Pattern 2 is the load-bearing demo for the auto-inject path most users will actually adopt.

2. Pattern-1 prompt sharpening (cells 7 and 8)

Same template the Claude SDK cookbook adopted (commit d92ccab373 on cookbook main): nudge the agent to call recall_memory explicitly before answering, instead of leaving the tool-use decision to the model.

  • Cell 7: "What IDE do I use? And what's my job?""Recall what you know about me first, then answer: what IDE do I use and what's my job?"
  • Cell 8: same template ("Use the recall tool to refresh what you know about me first, then recommend...").
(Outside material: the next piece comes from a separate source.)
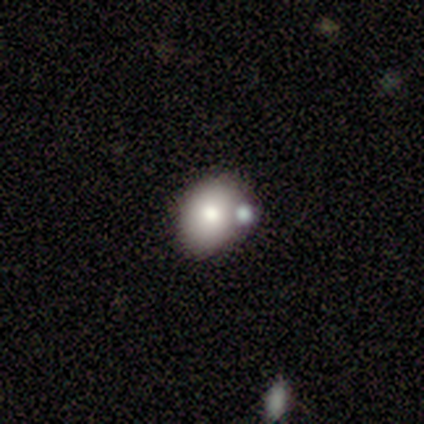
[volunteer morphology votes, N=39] This appears to be a smooth galaxy with no disk features (79%) that is in between round and cigar-shaped (68%). Merging: none (65%).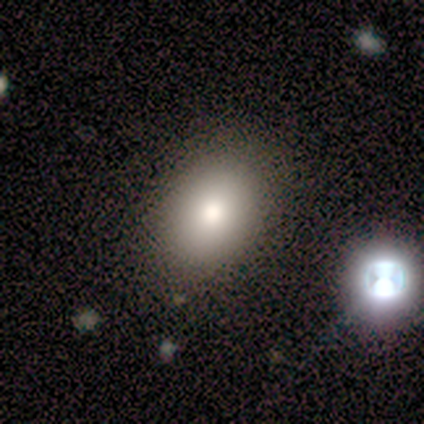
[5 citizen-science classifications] This is likely a smooth galaxy (60%). How rounded: likely in between (67%). Merging: likely none (67%).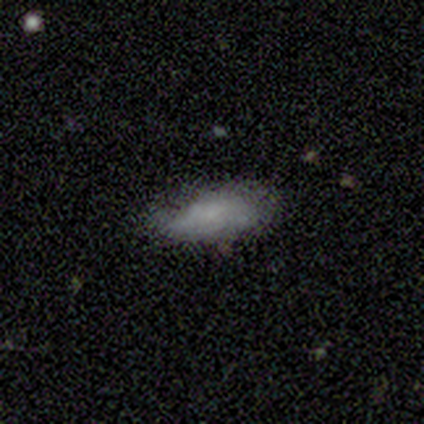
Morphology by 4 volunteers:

Cell 7 stays best-effort under gpt-4.1-mini's tool-use variance — the model still sometimes asks "what's your IDE?" rather than recalling — but with the sharpened prompt the failure rate drops and the cell makes the user's intent explicit to a reader.

Relationship to other PRs

Test plan

  • Cookbook 11/11 cells execute against canonical PR #1866 build, 0 errors.
  • Cell 10 (Pattern 2 auto-inject) reliably returns recalled facts (Python/SQL/VS Code/dark mode).
  • Cell 7 (Pattern 1 tool recall) is best-effort under gpt-4.1-mini; cookbook narrative now matches what the user can expect.
  • Reviewer to run end-to-end against the merged hindsight-openai-agents.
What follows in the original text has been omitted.